[Start of section]

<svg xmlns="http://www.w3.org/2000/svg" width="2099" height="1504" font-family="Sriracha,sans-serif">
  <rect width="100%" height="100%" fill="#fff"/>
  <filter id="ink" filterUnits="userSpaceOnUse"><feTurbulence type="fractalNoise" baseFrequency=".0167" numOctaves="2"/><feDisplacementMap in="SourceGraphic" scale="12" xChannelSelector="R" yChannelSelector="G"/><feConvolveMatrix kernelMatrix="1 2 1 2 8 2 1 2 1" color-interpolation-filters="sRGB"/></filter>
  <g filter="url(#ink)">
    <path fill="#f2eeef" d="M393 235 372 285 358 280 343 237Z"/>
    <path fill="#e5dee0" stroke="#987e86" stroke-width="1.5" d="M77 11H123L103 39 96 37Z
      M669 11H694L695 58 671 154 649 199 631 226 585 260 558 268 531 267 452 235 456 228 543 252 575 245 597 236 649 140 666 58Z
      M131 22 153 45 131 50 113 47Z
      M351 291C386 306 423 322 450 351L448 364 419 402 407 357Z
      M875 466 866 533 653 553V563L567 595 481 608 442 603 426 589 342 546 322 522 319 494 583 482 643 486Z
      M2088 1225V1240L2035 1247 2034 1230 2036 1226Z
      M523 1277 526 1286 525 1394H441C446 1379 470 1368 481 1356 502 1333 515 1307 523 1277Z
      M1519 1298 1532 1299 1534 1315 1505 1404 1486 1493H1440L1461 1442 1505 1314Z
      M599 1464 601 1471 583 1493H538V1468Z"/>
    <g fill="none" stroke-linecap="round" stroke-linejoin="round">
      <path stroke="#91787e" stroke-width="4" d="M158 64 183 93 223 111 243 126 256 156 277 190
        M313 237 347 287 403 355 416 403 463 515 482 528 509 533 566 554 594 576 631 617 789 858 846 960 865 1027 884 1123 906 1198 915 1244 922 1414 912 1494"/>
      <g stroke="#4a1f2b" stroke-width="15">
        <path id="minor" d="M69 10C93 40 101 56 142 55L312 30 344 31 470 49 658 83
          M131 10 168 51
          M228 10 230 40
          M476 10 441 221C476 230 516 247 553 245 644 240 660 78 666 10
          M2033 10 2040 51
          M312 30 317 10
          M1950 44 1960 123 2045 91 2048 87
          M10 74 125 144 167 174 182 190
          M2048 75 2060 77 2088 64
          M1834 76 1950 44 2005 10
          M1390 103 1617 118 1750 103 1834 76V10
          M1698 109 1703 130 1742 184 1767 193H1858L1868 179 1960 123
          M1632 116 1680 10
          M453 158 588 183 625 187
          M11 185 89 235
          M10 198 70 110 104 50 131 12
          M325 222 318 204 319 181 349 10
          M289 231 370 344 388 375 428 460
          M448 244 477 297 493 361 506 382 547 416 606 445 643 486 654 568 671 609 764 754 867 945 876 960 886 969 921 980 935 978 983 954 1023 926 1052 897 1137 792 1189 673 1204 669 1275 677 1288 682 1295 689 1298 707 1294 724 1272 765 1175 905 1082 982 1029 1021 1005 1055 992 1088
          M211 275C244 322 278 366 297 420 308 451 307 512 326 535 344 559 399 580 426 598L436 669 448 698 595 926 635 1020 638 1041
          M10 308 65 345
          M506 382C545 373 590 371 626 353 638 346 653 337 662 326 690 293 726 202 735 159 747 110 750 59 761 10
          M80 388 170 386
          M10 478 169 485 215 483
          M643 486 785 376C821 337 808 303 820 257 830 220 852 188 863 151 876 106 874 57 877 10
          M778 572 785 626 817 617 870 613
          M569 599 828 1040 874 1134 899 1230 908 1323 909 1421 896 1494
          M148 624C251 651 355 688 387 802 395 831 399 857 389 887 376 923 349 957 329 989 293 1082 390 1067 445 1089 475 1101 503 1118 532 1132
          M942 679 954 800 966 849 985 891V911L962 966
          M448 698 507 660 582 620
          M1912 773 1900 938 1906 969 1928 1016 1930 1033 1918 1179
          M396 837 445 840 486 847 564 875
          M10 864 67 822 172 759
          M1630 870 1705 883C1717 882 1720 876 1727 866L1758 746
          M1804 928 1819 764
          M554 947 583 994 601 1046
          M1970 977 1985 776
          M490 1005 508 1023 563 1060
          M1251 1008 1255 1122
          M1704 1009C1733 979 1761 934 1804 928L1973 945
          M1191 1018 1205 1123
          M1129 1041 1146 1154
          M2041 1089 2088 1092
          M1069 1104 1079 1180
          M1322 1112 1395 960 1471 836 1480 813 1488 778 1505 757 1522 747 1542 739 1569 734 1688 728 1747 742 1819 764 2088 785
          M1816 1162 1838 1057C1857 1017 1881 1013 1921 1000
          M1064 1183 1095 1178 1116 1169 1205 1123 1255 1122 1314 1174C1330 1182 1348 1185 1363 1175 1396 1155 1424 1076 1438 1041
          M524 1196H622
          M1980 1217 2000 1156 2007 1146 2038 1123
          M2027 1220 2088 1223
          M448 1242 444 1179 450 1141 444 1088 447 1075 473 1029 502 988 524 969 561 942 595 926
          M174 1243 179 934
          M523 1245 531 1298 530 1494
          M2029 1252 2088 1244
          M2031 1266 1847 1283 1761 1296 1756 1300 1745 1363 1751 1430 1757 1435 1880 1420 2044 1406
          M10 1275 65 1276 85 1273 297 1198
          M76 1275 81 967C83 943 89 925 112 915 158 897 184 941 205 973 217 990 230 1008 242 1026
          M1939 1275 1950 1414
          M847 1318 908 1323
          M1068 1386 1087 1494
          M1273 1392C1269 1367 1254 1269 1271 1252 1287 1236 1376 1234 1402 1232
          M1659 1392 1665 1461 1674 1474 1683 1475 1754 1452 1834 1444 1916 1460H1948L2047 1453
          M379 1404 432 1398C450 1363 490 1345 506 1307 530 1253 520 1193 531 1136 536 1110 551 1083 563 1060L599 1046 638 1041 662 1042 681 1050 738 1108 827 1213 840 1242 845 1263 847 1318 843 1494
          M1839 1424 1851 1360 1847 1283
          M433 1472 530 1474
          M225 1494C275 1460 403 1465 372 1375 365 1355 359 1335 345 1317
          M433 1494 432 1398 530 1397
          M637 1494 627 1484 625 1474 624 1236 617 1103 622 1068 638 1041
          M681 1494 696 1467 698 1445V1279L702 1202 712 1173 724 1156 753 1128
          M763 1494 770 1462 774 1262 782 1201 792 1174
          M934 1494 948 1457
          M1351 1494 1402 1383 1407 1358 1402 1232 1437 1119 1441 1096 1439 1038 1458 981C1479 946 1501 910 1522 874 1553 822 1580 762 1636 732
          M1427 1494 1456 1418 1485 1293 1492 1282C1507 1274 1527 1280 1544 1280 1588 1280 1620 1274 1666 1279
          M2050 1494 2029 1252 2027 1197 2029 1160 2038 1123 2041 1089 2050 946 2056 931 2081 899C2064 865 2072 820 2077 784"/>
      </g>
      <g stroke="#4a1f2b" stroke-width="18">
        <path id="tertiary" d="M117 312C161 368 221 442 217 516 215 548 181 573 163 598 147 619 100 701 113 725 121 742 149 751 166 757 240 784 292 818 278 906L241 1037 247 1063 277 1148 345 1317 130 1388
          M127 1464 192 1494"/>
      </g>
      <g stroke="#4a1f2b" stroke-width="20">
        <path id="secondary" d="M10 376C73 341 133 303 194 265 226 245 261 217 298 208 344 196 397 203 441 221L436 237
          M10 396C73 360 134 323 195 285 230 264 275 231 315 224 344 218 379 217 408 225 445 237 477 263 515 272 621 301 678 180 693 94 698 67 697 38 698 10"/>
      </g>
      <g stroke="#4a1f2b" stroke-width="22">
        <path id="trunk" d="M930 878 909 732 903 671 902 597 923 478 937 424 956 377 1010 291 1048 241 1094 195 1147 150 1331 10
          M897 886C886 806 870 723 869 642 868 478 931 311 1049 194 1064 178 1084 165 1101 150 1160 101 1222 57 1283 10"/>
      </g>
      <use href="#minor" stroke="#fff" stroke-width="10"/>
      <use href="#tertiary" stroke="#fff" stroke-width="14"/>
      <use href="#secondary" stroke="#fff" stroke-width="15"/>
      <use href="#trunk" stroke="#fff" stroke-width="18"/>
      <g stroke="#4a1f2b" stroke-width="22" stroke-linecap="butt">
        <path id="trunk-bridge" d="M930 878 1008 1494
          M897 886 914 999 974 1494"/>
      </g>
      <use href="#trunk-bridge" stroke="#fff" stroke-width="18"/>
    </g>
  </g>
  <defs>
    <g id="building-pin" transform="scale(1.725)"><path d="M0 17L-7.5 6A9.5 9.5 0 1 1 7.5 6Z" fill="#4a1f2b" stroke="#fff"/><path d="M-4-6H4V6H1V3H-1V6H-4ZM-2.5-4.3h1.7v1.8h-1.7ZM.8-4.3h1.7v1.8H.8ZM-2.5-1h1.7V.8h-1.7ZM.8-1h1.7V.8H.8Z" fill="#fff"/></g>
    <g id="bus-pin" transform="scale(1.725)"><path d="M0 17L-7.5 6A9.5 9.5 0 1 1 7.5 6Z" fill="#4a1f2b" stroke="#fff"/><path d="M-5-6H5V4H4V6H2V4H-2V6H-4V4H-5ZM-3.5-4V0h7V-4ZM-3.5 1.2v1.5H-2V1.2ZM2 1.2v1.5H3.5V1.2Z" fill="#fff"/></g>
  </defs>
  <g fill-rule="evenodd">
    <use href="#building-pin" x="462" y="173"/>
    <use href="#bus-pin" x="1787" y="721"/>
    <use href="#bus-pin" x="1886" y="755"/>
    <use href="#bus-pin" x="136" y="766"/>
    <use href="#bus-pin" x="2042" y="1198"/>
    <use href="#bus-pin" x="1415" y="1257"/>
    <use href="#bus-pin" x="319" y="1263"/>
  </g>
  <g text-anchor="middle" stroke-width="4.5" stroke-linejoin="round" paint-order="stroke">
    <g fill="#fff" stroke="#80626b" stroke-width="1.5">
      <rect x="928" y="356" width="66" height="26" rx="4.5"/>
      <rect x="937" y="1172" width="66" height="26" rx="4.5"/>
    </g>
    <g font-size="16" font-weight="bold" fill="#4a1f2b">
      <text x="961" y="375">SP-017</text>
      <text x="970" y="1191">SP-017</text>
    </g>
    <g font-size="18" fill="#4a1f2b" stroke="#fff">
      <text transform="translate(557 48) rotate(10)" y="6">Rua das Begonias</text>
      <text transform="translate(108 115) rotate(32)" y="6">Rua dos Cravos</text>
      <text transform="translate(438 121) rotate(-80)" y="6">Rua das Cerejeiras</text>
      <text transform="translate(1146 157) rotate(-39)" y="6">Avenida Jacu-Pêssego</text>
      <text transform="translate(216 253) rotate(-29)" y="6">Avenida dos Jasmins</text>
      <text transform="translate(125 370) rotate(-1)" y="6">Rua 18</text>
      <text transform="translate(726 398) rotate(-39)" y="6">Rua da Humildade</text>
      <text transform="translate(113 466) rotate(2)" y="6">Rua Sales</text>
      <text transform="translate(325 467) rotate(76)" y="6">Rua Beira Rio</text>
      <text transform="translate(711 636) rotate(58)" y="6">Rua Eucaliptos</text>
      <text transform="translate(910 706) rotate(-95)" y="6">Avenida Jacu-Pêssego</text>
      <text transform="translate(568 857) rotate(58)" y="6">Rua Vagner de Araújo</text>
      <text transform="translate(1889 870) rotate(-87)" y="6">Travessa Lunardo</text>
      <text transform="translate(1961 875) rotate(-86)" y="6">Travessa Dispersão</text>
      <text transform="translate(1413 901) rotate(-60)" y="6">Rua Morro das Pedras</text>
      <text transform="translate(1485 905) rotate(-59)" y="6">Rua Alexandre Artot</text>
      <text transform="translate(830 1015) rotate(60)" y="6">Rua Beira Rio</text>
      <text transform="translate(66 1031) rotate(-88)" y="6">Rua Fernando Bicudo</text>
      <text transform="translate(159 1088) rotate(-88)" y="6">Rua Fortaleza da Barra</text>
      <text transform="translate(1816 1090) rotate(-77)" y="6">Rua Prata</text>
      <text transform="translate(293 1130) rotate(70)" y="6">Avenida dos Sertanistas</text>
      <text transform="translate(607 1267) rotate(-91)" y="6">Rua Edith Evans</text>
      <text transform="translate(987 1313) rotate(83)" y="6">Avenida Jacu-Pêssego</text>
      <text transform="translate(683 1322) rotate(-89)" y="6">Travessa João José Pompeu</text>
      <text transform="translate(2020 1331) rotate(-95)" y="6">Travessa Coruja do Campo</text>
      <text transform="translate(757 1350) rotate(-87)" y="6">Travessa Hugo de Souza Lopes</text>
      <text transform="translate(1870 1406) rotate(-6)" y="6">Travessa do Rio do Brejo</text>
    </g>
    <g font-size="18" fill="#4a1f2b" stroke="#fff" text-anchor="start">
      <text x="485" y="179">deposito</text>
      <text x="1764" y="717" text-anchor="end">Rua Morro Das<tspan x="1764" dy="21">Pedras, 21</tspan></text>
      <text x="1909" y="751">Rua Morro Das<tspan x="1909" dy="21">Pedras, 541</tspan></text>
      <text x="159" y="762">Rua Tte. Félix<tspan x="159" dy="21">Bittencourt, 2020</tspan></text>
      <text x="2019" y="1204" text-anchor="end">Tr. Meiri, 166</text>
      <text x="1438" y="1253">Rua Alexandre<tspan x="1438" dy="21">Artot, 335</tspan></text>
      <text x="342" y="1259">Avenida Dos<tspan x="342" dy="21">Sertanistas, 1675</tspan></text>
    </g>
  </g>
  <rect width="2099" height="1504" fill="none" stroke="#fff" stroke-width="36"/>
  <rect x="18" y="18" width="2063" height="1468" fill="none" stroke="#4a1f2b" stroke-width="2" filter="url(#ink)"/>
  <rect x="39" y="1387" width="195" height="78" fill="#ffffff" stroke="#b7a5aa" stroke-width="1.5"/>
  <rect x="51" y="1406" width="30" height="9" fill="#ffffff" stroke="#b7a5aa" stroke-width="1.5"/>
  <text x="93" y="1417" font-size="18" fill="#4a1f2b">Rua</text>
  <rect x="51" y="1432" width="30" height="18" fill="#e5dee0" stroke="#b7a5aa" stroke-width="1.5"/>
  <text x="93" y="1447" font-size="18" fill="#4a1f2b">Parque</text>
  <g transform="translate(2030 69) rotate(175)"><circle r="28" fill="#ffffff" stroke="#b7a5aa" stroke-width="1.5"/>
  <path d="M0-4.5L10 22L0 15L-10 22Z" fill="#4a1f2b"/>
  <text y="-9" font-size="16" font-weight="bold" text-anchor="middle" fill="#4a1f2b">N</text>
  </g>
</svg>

[End of section]

How many lines of the entries above include the word "middle"? Answer with the number only.

■ OUTPUT
2